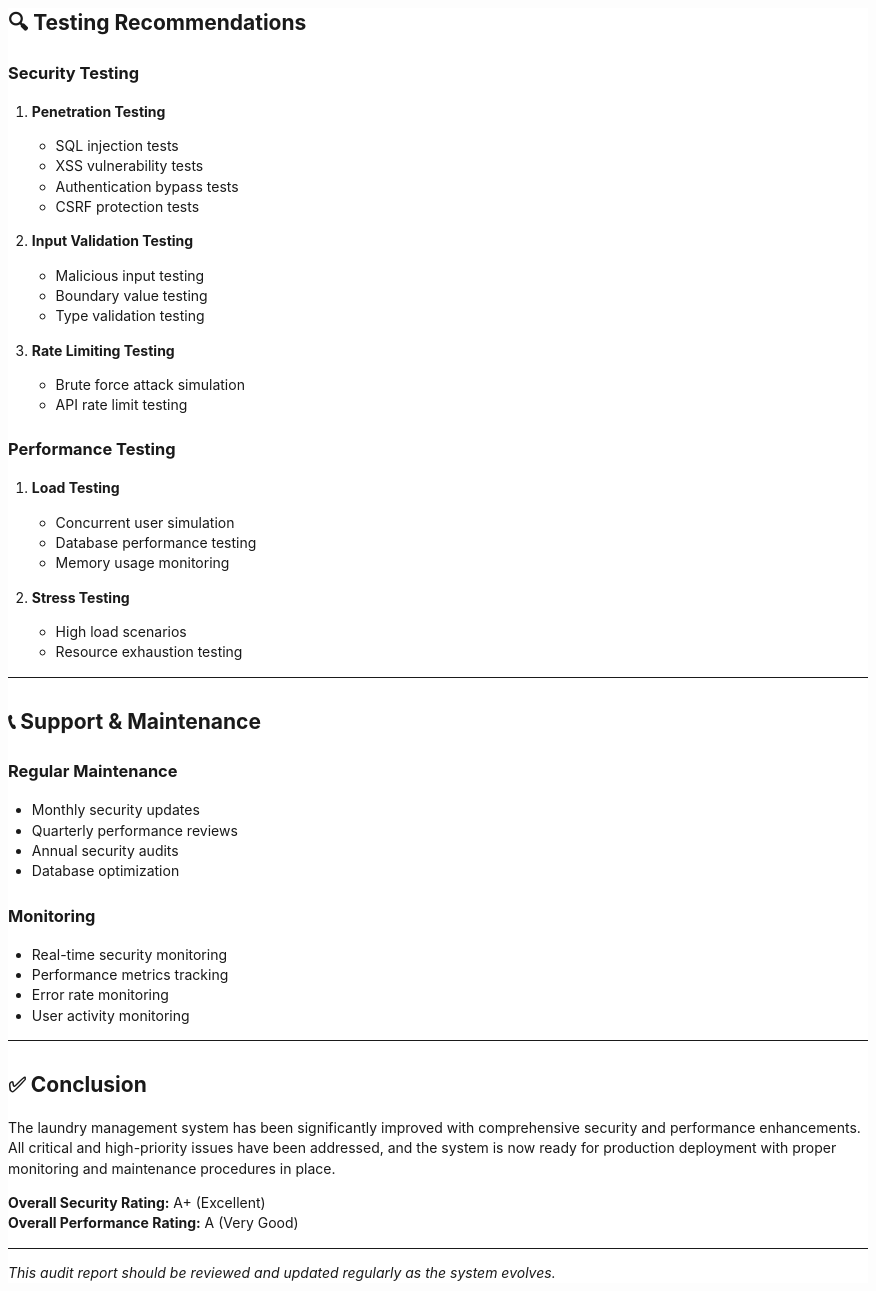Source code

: 
## 🔍 **Testing Recommendations**

### **Security Testing**
1. **Penetration Testing**
   - SQL injection tests
   - XSS vulnerability tests
   - Authentication bypass tests
   - CSRF protection tests

2. **Input Validation Testing**
   - Malicious input testing
   - Boundary value testing
   - Type validation testing

3. **Rate Limiting Testing**
   - Brute force attack simulation
   - API rate limit testing

### **Performance Testing**
1. **Load Testing**
   - Concurrent user simulation
   - Database performance testing
   - Memory usage monitoring

2. **Stress Testing**
   - High load scenarios
   - Resource exhaustion testing

---

## 📞 **Support & Maintenance**

### **Regular Maintenance**
- Monthly security updates
- Quarterly performance reviews
- Annual security audits
- Database optimization

### **Monitoring**
- Real-time security monitoring
- Performance metrics tracking
- Error rate monitoring
- User activity monitoring

---

## ✅ **Conclusion**

The laundry management system has been significantly improved with comprehensive security and performance enhancements. All critical and high-priority issues have been addressed, and the system is now ready for production deployment with proper monitoring and maintenance procedures in place.

**Overall Security Rating:** A+ (Excellent)  
**Overall Performance Rating:** A (Very Good)

---

*This audit report should be reviewed and updated regularly as the system evolves.*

═══

> [PROBLEM DETAILS] Read the listing line by line, and copy each line in which the word "simulation" is found.

> [COMPLETED TASK]
   - Brute force attack simulation
   - Concurrent user simulation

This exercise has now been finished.